As a volunteer for Dragon Burn I am responsible for maintaining the Dragon Burn website. Part of that responsibility is curating images created by the Dragon Burn Community. As with other aspects of running a Burn, what seems like a simple task can have some unique challenges.
Dragon Burn is an event that runs once a year in Anji. It is a temporary village built in a forest near a flower farm where couples take wedding photos, and by a reservoir that gave Yang Guifei her beauty. It is entirely non-profit and is built in part by every member of the community.
I mention this because an important aspect is that we do not pay photographers for their images. Instead, images are gifted to the community by photographers after the event. The quality of these images range from amateur to professional.
Our first attempt at curating images was to simply create a shared iCloud. Participants could upload images they wanted to share to the cloud. This led to many problems:
- We ended up with a gallery of hundreds of images that were completely unorganised.
- Many people were uploading the same images over and over again, leading to a lot of duplicated images.
- People were uploading images they didn’t create themselves.
This led to me publishing newsletter where images were incorrectly credited. I was quickly contacted by the actual authors of said images. I had to follow up the newsletter with an errata that gave the corrected credits.
But I knew I had fucked up. We didn’t know who any of the images we had belonged to. Even worse than that, we had no idea if we actually had permission to use the images that had been uploaded.
When images are gifted to the community, the least we could do is give the correct credit and make sure we actually have permission to use said images.

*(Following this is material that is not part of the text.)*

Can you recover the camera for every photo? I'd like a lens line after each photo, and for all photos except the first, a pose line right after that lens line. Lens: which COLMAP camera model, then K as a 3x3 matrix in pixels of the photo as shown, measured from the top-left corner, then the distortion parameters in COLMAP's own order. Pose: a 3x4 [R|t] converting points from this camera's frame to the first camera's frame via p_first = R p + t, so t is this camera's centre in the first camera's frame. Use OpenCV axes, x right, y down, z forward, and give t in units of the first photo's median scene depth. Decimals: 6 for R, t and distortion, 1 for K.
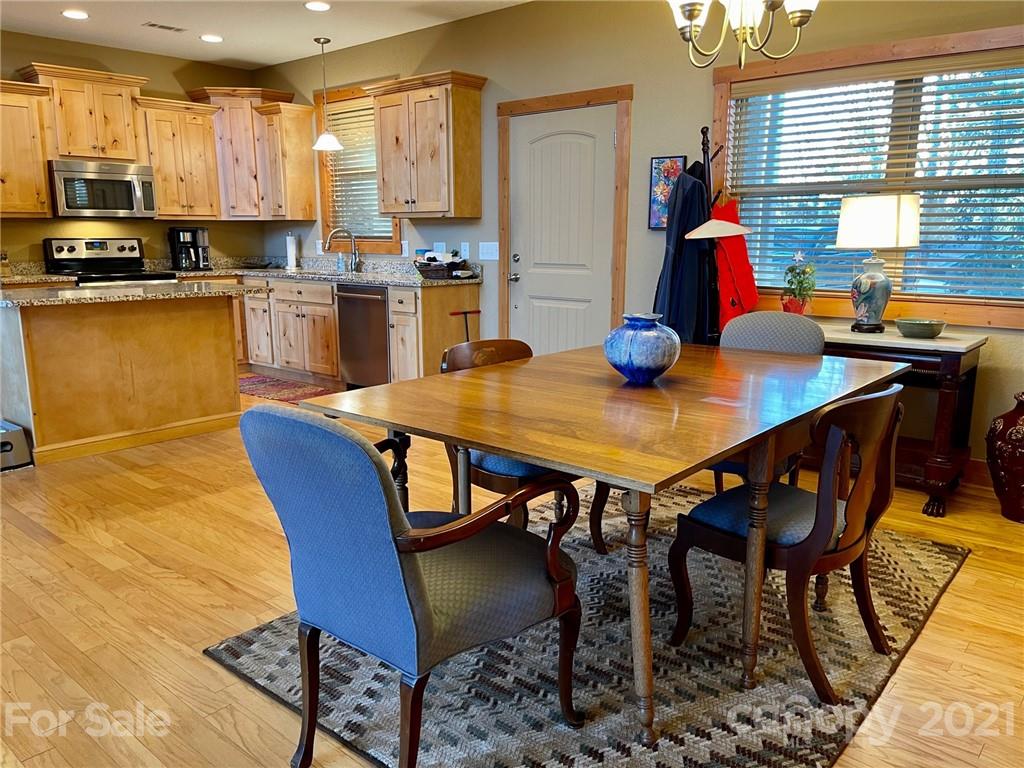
lens RADIAL K [[787.8, 0, 512.0], [0, 787.8, 384.0], [0, 0, 1]] dist [0.035421, -0.001964]
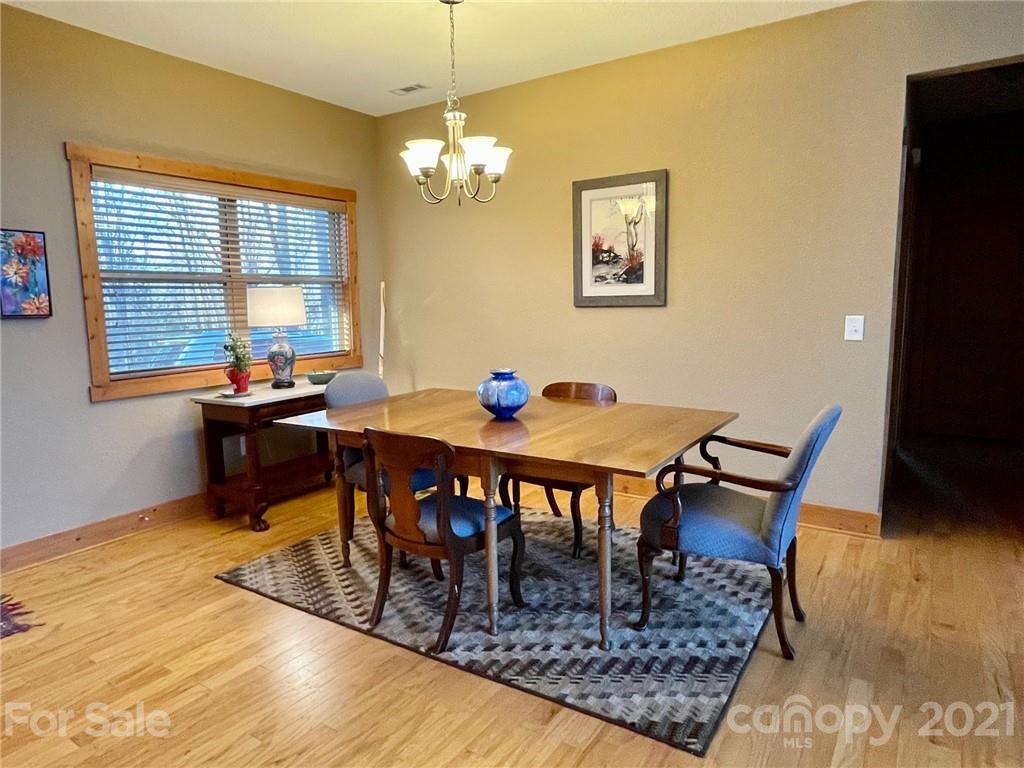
lens RADIAL K [[633.1, 0, 512.0], [0, 633.1, 384.0], [0, 0, 1]] dist [-0.005191, -0.001142]
pose [[-0.116961, -0.129652, 0.984637, -0.613010], [0.208445, 0.966154, 0.151978, -0.147422], [-0.971015, 0.223019, -0.085977, 0.696878]]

We needed a better solution.
Getting Enthusiastic Consent
To fix our issues we needed an actual process for curating images. The first thing we did was set up a “Ministry of Photography”. This was just an email address that forwarded to anyone on our social media team.
The second thing we did was to create a page explaining how to gift images to the community. Here we give some recommendations (use watermarks!), state what permissions we request, and also make it clear that we do not take ownership of any images gifted through this process.
This page does several things:
- It gives recommendations to photographers on how to protect their work.
- It tells them how we may use their images so they can give explicit permission for these uses.
- It makes it clear that we don’t claim ownership over any images and that we will take them down at their request.
Now after every event we can share this page and anyone who wants to gift images will know exactly what to do.
One last thing we did is to start organising the images by the photographer that donated them. You will see on the sidebar that since 2017 the albums include the name of the photographer. This is much easier than crediting each individual image. Especially when there are albums with more than 500 photographs.
We Don’t Like It RAW
So now we have images coming in nice zip files and each collection is attributed to an author who has given us permission to use their images. Problem is that not every photographer is web-dev savvy.
Sometimes you get images which have been selected, edited, and reduced in resolution and size. They are usually good enough to upload straight away.
Sometimes you get 500+ RAW images ranging from 5 to 15MB in size each with a resolution of 4000px+. Total size is usually 50GB+. That’s going to take a while to upload through WordPress.
I’ve tried various WordPress plugins to handle automatically optimising images. It turns out it’s not a task that plugins can handle.
Realistically the only way to do it is to optimise the images before uploading. I use Caesium Image Compressor for this. It’s simple enough to use and has no limit on the number of images it can process.
WordPress Desperately Needs Better Image Management
Anyone who’s worked with WordPress for a while knows that the way it handles images sucks. I love WordPress, but come on! It really needs to handle images a lot better than it does.
I use the NextGEN Gallery plugin to manage all our galleries. It’s the most popular plugin and it works pretty well. The only caveat is that due to our site being bilingual we have to create two pages for each gallery.